Snape nodded and led him upstairs, into a room that had a table with two chairs (in much better condition than one floor lower) and a huge four-poster bed.
The professor conjured some candles, took place on a chair and motioned the caretaker to sit down opposite him. He conjured two glasses and filled the liquid from his flask into them, then thrust one of them into Bert's hand.
"And now…" Snape lifted his glass to a toast, "damn all the Potters for always saving my miserable life… and bless them for the same… happy birthday to me!"
"Happy birthday, Professor!" Mr. Bradley smiled and they touched their glasses with a clink. "By the way… you were talking about the Potters in plural… did not only one Potter save your life?"
"If only one of them did!" Snape snorted. "No… Harry Potter also saved me… at Stonehenge… but I'm not celebrating that day, too… it would be… a bit… stupid… to have three birthdays in a year, wouldn't it? Cheers!" with that Snape downed his drink.

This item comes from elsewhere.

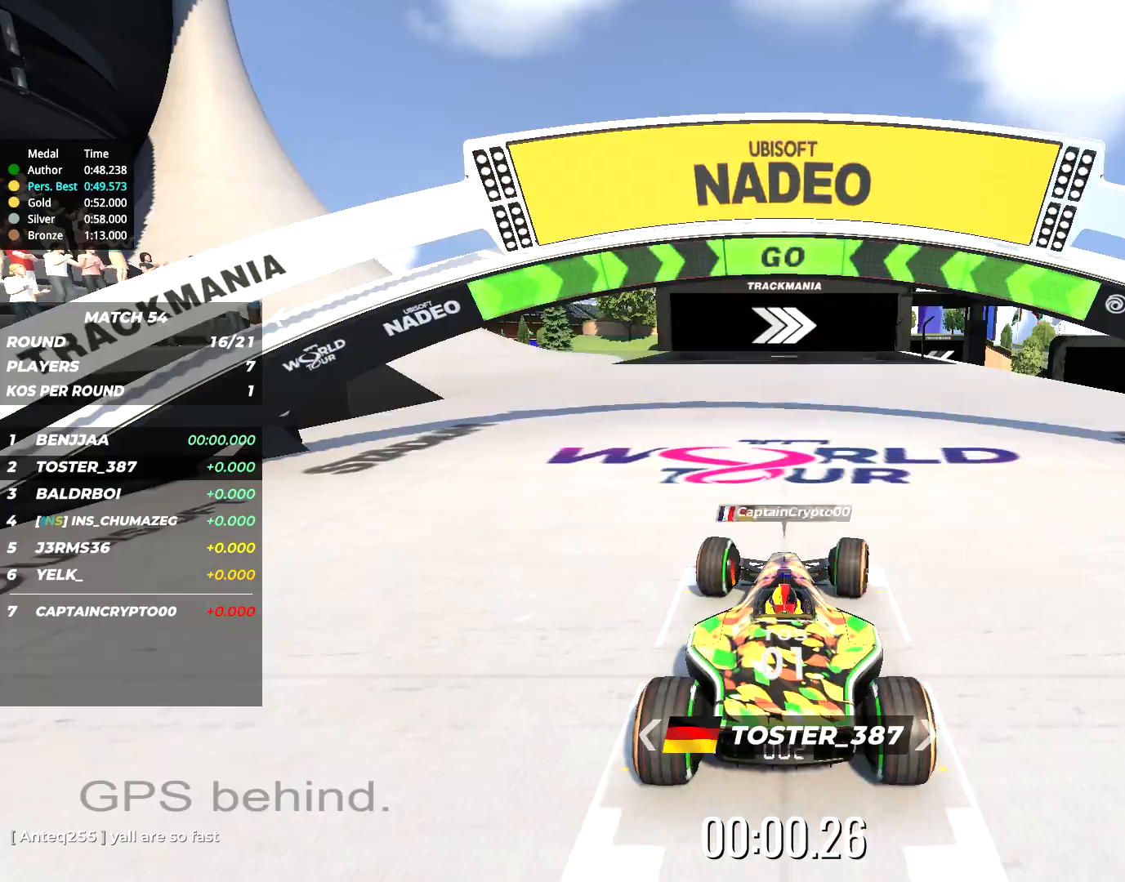
{"keys": ["right", "up"], "events": []}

"Cheers!" Bert nodded and emptied his glass.
In the next instant, their eyes were forced shut and millions of little stars started to attack them from all directions. They hit them then bounced back from them... the world was spinning around them - they didn't know which way was up and down, they didn't see or hear anything… they felt spinning and spinning and spinning… suddenly it stopped, the little stars disappeared – the world stood still, and they glared at each other, mesmerized.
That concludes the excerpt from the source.